INFORMATION SUPPLIED:

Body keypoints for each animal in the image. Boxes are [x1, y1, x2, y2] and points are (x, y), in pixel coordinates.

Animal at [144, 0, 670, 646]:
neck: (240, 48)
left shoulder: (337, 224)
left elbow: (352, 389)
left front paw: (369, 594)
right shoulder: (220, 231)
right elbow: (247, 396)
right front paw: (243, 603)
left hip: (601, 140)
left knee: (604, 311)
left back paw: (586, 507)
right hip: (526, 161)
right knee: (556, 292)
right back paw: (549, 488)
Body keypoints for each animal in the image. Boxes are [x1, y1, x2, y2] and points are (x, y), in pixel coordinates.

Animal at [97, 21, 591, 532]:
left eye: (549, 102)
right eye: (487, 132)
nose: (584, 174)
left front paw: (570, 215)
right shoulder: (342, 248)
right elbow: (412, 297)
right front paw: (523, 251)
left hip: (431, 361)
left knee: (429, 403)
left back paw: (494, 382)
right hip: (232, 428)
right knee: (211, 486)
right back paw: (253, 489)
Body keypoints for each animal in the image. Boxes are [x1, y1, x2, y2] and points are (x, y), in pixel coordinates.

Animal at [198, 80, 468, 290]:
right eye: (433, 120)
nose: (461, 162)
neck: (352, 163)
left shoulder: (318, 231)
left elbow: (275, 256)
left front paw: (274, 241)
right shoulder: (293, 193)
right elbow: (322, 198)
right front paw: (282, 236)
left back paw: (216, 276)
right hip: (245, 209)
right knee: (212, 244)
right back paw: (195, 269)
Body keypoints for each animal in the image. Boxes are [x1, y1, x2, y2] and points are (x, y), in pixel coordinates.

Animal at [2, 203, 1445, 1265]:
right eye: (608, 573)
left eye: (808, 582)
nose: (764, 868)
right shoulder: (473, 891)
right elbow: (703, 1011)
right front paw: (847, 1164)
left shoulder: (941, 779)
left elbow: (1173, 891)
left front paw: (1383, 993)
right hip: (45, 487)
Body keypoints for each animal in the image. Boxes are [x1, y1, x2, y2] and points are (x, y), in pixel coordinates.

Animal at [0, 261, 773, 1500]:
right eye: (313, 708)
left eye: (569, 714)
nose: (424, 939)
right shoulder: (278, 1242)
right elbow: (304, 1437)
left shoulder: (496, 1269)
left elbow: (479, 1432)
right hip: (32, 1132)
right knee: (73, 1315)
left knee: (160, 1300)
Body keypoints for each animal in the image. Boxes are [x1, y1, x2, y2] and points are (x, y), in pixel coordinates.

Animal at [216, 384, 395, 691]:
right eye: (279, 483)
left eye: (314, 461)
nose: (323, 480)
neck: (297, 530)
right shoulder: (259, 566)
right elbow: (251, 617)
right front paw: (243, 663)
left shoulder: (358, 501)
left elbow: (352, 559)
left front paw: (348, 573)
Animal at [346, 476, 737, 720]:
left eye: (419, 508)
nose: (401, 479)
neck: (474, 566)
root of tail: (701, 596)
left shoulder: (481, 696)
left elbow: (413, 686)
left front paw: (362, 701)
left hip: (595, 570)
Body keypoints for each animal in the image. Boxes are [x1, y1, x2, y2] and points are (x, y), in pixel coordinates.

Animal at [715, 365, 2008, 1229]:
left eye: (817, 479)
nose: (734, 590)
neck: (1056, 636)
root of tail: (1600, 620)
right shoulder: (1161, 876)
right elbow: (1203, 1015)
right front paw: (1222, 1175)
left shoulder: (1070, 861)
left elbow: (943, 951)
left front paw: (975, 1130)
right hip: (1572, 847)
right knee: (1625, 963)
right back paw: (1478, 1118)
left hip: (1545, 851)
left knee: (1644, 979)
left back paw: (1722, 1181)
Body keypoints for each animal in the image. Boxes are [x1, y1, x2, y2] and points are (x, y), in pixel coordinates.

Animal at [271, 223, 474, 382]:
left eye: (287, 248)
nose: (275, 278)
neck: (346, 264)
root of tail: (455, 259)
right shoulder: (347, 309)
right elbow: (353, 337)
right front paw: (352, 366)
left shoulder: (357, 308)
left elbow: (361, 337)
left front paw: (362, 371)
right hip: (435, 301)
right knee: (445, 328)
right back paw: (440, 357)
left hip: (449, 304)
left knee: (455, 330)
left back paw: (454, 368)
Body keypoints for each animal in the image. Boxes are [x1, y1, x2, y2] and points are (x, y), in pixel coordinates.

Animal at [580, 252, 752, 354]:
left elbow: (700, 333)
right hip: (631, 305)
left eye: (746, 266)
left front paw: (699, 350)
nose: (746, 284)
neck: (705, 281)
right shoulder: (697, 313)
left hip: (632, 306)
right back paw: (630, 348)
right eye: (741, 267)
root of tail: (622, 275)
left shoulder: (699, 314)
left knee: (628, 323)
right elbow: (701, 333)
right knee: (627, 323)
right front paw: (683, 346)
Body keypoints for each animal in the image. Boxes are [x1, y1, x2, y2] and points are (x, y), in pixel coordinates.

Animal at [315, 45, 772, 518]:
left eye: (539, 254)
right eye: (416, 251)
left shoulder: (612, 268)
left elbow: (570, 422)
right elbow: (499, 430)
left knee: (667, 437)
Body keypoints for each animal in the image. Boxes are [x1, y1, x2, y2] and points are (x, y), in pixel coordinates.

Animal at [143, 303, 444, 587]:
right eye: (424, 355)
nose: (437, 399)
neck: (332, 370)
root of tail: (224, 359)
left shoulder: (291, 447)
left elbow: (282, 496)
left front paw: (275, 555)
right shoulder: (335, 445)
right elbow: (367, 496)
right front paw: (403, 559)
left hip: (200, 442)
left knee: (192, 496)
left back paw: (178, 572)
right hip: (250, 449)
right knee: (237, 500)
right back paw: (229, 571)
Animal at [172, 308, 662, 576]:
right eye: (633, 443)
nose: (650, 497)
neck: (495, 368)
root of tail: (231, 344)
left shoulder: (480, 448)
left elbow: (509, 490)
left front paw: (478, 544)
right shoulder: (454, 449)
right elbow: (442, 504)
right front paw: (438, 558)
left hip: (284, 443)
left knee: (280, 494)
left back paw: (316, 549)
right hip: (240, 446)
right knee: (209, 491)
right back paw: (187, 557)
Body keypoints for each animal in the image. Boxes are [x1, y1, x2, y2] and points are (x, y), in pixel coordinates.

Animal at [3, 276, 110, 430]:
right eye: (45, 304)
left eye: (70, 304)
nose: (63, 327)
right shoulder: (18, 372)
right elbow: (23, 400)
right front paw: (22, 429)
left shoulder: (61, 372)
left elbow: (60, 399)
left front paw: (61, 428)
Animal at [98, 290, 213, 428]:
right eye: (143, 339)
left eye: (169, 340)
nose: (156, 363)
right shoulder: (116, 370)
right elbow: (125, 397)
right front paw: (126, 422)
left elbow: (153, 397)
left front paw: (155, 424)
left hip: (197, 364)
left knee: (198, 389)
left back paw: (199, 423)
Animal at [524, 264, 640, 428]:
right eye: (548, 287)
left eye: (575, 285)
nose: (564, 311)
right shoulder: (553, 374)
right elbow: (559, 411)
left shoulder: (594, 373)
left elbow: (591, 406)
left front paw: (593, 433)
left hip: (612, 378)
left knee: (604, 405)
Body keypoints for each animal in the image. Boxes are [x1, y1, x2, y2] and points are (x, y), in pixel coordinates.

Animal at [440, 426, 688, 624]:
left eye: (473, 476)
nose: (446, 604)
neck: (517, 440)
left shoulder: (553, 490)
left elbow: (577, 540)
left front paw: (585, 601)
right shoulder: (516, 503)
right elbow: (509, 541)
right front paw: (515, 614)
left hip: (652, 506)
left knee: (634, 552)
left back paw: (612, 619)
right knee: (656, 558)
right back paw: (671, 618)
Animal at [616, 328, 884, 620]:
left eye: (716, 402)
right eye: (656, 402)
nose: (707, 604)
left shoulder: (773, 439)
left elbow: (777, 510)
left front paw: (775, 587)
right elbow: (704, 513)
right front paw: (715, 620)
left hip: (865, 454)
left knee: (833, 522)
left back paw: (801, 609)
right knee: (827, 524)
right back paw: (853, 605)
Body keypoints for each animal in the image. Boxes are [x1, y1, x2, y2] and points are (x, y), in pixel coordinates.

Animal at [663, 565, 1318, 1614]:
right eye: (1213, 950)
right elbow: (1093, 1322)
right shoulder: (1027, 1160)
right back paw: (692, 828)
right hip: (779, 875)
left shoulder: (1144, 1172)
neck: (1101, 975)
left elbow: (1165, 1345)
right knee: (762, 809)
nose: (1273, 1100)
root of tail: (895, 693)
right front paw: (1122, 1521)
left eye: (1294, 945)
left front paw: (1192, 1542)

EXERCISE DIRECTIONS: In the listing above, start at the line with "left front paw: (274, 241)", go on through the line with "nose: (424, 939)", and copy each of those lines exactly; leave out all the rest.

THE COMPLETED TASK:
left front paw: (274, 241)
right shoulder: (293, 193)
right elbow: (322, 198)
right front paw: (282, 236)
left back paw: (216, 276)
right hip: (245, 209)
right knee: (212, 244)
right back paw: (195, 269)
Body keypoints for each animal in the image. Boxes are [x1, y1, x2, y2] and points are (x, y), in pixel coordinates.

Animal at [2, 203, 1445, 1265]:
right eye: (608, 573)
left eye: (808, 582)
nose: (764, 868)
right shoulder: (473, 891)
right elbow: (703, 1011)
right front paw: (847, 1164)
left shoulder: (941, 779)
left elbow: (1173, 891)
left front paw: (1383, 993)
right hip: (45, 487)
Body keypoints for each animal in the image. Boxes are [x1, y1, x2, y2] and points are (x, y), in pixel coordinates.

Animal at [0, 261, 773, 1500]:
right eye: (313, 708)
left eye: (569, 714)
nose: (424, 939)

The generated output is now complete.